In the Torah, the Divine voice was revealed as a “still, small voice.” Only those with the patience and spiritual astuteness to listen very carefully can hear the voice. We must endeavor to achieve these characteristics if we are to understand others and ourselves.
Though we should strive to seek truth, we do not know how close to certainty we should get. The Sages argued, after pure truth was lost and argument over interpretation emerged, whether prophecy was now only with the sages or whether it was only with the children and fools. The answer seems clear. We must embrace humility so as to own the limitations of our understanding. This is the starting place from where we should approach others. She is not me, her mind is not mine, our backgrounds and commitments are different. Even her facial expressions do not reveal her truth. Once we can understand and accept these limitations we can truly begin to understand others.
Even further, we are not even sure which mental faculties to rely upon:
One leading neurologist, V.S. Ramachandran, has described the mirror neurons that react equally to pain in one patient and the observation of pain in another as ‘Dalai Lama cells.’ These neurons (mirror neurons) were dissolving the barrier between the self and others – showing that our brains are actually “wired up” for empathy and compassion. Notice that one isn’t being metaphorical in saying this; the neurons in question simply can’t tell if you or the other person is being poked. It’s as if the mirror neurons were doing a virtual reality simulation of what’s going on in the other person’s brain – thereby almost “feeling” the other’s pain.’ If research continues to support the idea that we are hardwired for empathy, it would be powerful confirmation of the naturalist view the eighteenth century acquired without access to primate or neurological research. Moral sentimentalists like Hutcheson, Smith, and Hume argued that were are naturally endowed with feelings of sympathy and concern for others that move us to act in their behalf. Strict Kantians may hold that without being founded on principle, such actions are not fully moral, an objection that has been raised to De Waal’s claims about the moral capacities of apes, (Moral Clarity, 271-272).

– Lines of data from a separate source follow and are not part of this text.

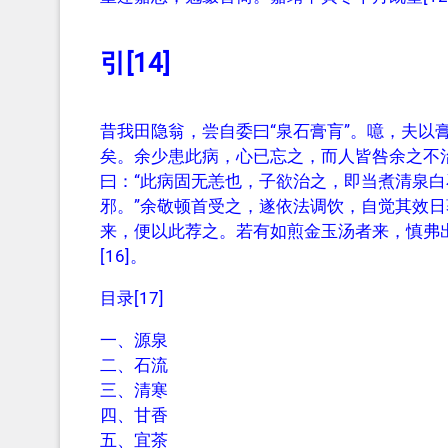
引[14]
昔我田隐翁，尝自委曰“泉石膏肓”。噫，夫以
矣。余少患此病，心已忘之，而人皆咎余之不
曰：“此病固无恙也，子欲治之，即当煮清泉
邪。”余敬顿首受之，遂依法调饮，自觉其效
来，便以此荐之。若有如煎金玉汤者来，慎弗出
[16]。
目录[17]
一、源泉
二、石流
三、清寒
四、甘香
五、宜茶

Do we rely upon our conscience, emotional sentiments, reason, religious principle, or authorities? George Washington claimed that, “reason and experience both forbid us to expect that national morality can prevail in exclusion of religious principle.” The first President moved us forward in understanding our need for all human faculties.
I believe, it is spiritual and intellectual life that can help us achieve that deeper level of understanding. We must be alive, so alive that all of our human faculties are active and processing when engaging with others. Though our preoccupation with social media and non-personal communication presents challenges to understanding, we must remain steadfast in our dedication to humanity and pursuit of enlightenment.
Rabbi Dr. Shmuly Yanklowitz is the Executive Director of the Valley Beit Midrash, the Founder &President of Uri L’Tzedek, the Founder and CEO of The Shamayim V’Aretz Institute and the author of five books on Jewish ethics. Newsweek named Rav Shmuly one of the top 50 rabbis in America.”